10 thoughts on “Which is the Best Spell Checking Software?

  1. In 2010 EA Draffan and I presented on spell checking accuracy at BETT – http://www.slideshare.net/eadraffan/spell-checking-when-working-online. At the time we tested a range of phonetic spelling errors and real word errors on Google spell checker via their toolbar alongside other browser and specialist dyslexia spell checkers such as Read&Write Gold. At the time Google was on a par with Read & Write Gold but wasn’t able to correct real-word errors (e.g. if you typed form instead of from, not just correcting homophones). There is a sample paragraph in that talk that we used to benchmark the spell checkers. This contained 11 spelling errors and 7 real word errors – 18 in total. In 2010 Google corrected 6 of these errors compared to 13 for Read & Write Gold and VeritySpell. I have just put the same paragraph through Google docs and it now seems able to detect simple homophone errors (fare / far) and corrected 10 out of the 18 possible errors. First thoughts are that Google is improving but may not be on a par with other tools yet. Further testing required!
    However, I would stress that in my many years of testing spell checkers it is clear that no checker will ever be perfect and so it is important to have complimentary tools to find the right spelling when required. This is what toolbars like Texthelp Read & Write Gold and ClaroRead provide.

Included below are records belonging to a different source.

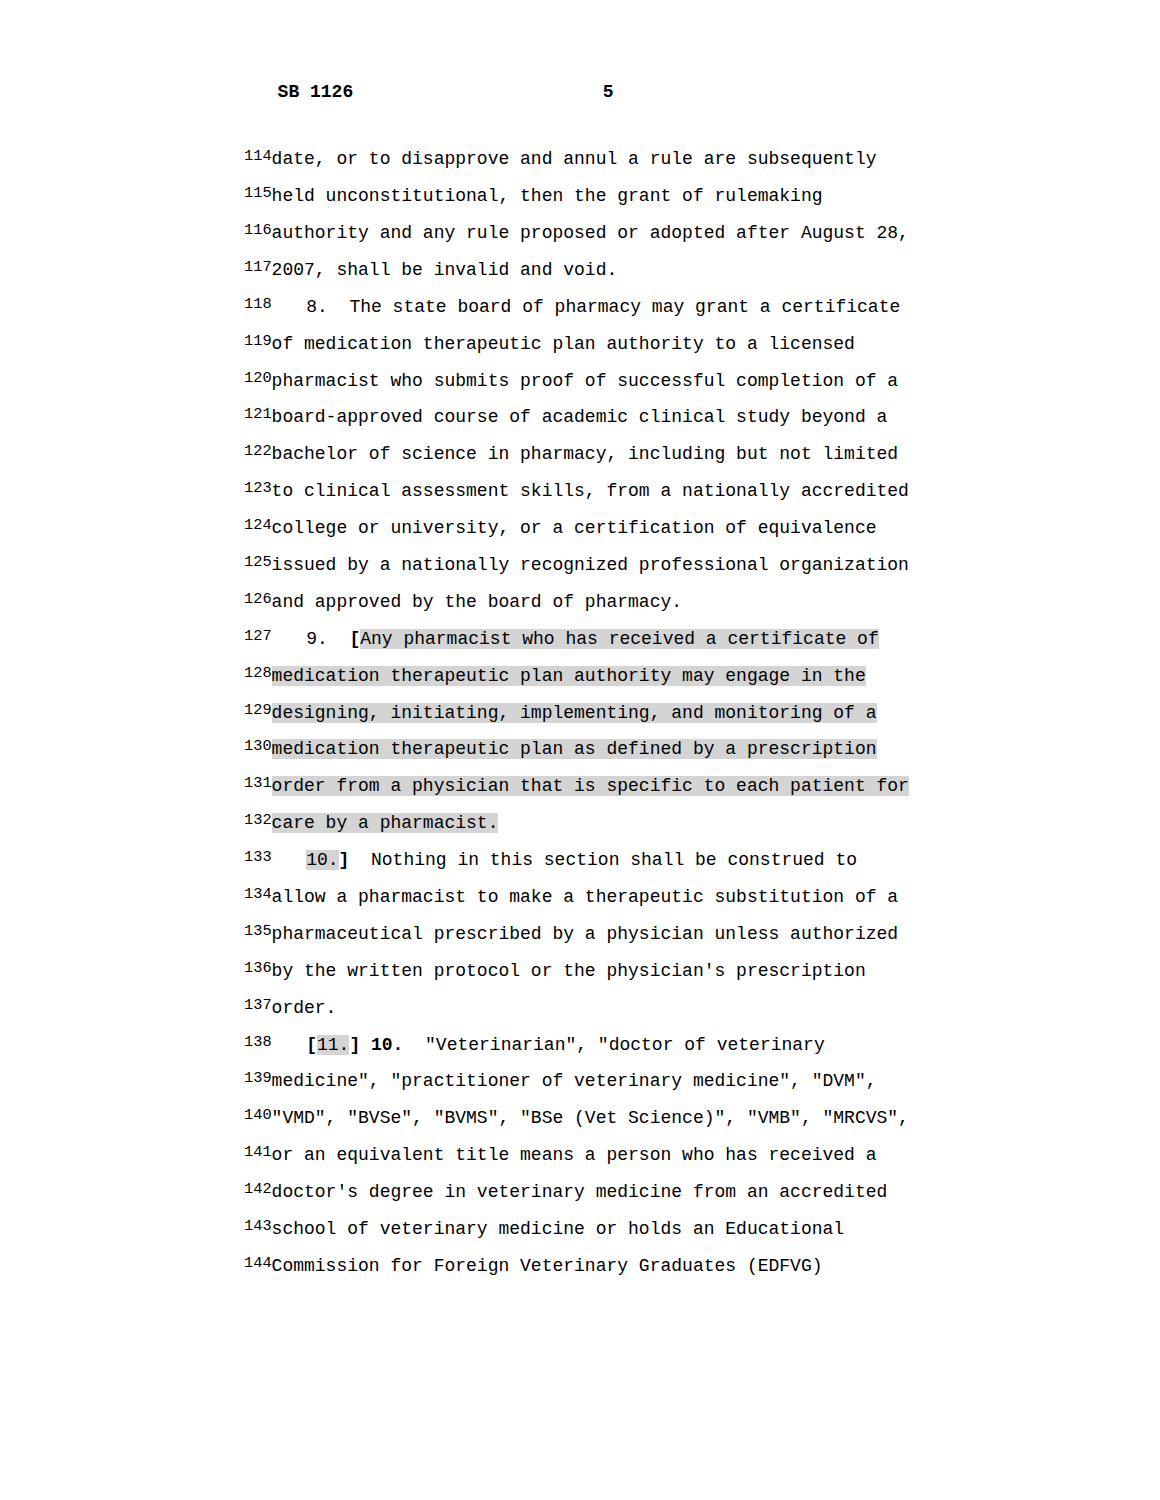SB 1126 5
| 114 | date, or to disapprove and annul a rule are subsequently |
| 115 | held unconstitutional, then the grant of rulemaking |
| 116 | authority and any rule proposed or adopted after August 28, |
| 117 | 2007, shall be invalid and void. |
| 118 | 8. The state board of pharmacy may grant a certificate |
| 119 | of medication therapeutic plan authority to a licensed |
| 120 | pharmacist who submits proof of successful completion of a |
| 121 | board-approved course of academic clinical study beyond a |
| 122 | bachelor of science in pharmacy, including but not limited |
| 123 | to clinical assessment skills, from a nationally accredited |
| 124 | college or university, or a certification of equivalence |
| 125 | issued by a nationally recognized professional organization |
| 126 | and approved by the board of pharmacy. |
| 127 | 9. [ Any pharmacist who has received a certificate of |
| 128 | medication therapeutic plan authority may engage in the |
| 129 | designing, initiating, implementing, and monitoring of a |
| 130 | medication therapeutic plan as defined by a prescription |
| 131 | order from a physician that is specific to each patient for |
| 132 | care by a pharmacist. |
| 133 | 10. ] Nothing in this section shall be construed to |
| 134 | allow a pharmacist to make a therapeutic substitution of a |
| 135 | pharmaceutical prescribed by a physician unless authorized |
| 136 | by the written protocol or the physician's prescription |
| 137 | order. |
| 138 | [ 11. ] 10. "Veterinarian", "doctor of veterinary |
| 139 | medicine", "practitioner of veterinary medicine", "DVM", |
| 140 | "VMD", "BVSe", "BVMS", "BSe (Vet Science)", "VMB", "MRCVS", |
| 141 | or an equivalent title means a person who has received a |
| 142 | doctor's degree in veterinary medicine from an accredited |
| 143 | school of veterinary medicine or holds an Educational |
| 144 | Commission for Foreign Veterinary Graduates (EDFVG) |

    • Thanks Abi, this kind of testing is exactly what is missing. I hope to do some more extensive comparisons of spellcheckers soon.
      I agree with you that other tools are needed, but I’ve always been surprised at some of the errors that the commonly used software misses.
      Google does seem to pick up many homophone errors simply due contextualising them, whereas Claro and R&W rely on the user to test and correct each homophone themselves.

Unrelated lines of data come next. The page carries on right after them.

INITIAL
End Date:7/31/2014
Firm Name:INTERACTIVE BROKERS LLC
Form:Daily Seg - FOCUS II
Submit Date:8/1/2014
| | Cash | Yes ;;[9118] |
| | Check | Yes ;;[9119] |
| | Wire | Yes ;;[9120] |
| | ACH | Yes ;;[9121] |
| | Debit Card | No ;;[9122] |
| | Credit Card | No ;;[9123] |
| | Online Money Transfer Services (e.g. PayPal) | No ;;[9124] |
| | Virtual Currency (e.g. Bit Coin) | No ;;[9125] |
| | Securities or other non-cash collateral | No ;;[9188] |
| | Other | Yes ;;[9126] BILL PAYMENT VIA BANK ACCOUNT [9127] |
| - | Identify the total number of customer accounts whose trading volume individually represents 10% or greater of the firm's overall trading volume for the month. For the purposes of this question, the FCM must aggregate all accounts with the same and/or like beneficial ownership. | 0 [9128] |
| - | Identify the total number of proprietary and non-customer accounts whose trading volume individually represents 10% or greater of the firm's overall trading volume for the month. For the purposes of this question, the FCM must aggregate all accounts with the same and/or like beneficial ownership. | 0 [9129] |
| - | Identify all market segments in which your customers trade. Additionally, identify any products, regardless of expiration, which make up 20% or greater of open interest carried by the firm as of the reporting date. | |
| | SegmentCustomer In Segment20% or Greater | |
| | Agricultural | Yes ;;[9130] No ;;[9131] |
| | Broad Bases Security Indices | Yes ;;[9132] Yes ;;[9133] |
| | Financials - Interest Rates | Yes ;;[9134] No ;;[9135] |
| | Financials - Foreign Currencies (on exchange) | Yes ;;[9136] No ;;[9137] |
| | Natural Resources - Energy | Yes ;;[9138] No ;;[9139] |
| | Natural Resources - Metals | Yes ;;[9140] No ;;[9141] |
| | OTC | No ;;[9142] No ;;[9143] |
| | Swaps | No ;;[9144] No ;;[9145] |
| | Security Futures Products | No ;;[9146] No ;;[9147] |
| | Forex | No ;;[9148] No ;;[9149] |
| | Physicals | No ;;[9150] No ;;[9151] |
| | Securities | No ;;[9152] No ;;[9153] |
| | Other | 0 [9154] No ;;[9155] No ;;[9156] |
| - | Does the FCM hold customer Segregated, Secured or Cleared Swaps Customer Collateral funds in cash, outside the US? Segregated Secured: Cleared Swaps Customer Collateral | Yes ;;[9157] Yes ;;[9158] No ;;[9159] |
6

  2. In May this year Allan Wilson at CALL Scotland wrote a blog about spellcheckers. (www.callscotland.org.uk/blog/blog-post/?reference=315) Details of the the tests and results can be found in a CALL Quick Guide (pdf) called Advanced Spelling Checkers compared. Allan used a couple of text passages and compared how several different spellcheckers coped with the errors. The spellcheckers compared are Claro Read, Ghotit, Ginger, MS Word, Read and Write Gold and Verity Spell. Well worth a look if you are interested in finding out about spellcheckers and what to consider in different circumstances.

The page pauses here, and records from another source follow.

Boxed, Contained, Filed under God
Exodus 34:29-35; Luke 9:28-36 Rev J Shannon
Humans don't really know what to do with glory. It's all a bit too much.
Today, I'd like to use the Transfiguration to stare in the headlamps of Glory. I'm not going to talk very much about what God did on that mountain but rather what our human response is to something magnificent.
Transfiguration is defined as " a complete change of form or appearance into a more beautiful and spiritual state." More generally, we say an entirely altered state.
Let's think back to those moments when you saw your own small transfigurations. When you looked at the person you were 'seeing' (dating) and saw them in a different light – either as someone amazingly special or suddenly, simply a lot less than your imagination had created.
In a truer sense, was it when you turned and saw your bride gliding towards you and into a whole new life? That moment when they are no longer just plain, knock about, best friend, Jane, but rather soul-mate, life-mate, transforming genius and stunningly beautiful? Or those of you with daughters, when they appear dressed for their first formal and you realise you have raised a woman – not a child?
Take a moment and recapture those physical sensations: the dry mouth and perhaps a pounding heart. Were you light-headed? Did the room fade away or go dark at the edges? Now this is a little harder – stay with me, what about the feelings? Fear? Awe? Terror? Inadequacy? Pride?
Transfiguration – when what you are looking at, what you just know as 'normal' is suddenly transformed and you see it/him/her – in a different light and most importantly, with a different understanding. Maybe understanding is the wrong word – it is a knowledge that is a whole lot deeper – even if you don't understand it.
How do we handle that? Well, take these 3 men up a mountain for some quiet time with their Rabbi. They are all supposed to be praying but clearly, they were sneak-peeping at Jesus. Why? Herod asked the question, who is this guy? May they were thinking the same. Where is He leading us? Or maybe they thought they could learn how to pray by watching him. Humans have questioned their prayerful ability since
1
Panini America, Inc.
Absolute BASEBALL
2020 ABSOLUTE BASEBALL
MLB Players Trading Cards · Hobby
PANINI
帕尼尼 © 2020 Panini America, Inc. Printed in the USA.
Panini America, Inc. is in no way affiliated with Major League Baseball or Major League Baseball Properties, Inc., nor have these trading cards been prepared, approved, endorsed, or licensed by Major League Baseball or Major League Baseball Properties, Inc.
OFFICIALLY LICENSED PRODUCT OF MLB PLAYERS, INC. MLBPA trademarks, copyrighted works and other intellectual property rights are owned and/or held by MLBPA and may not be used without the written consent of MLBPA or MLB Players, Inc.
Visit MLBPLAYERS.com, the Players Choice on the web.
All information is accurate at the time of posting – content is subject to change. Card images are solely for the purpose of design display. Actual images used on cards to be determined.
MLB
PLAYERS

  3. As you know, we did a comparison of various Spellcheckers earlier this year and found Ghotit, VeritySpell and Ginger to be most effective with our text samples (see http://www.callscotland.org.uk/Blog/Blog-Post/?reference=315). I’ve looked at Google Docs since then and was impressed with the spellchecker, but there are other issues with Google Docs (not just the tax status!).
    A lot depends on how you define ‘best’ – ideally you want a spellchecker that identifies all of your mistakes and offers only one option – the word you want. But life isn’t as easy as that. It is all very well for a spellchecker to offer the correct spelling, but it is pretty useless if the word you want is No 17 on an infinite list, or if it highlights every possible confusable in a document, rather than just the genuinely questionable words.

  4. We are not able to use any of these computer based spell checks during the states formal testing. Any suggestions for hand held spell checks? Which would be the best?

  5. I have been using Ginger’s spell check for a couple years. The huge difference I get with it over something like Google Docs is that it follows me. It corrected a few typos in this comment, it corrects in Word docs, in my e-mails.

    While I agree with you that Google probably has more data than anyone else, it’s just not really designed as a spell checking tool primarily!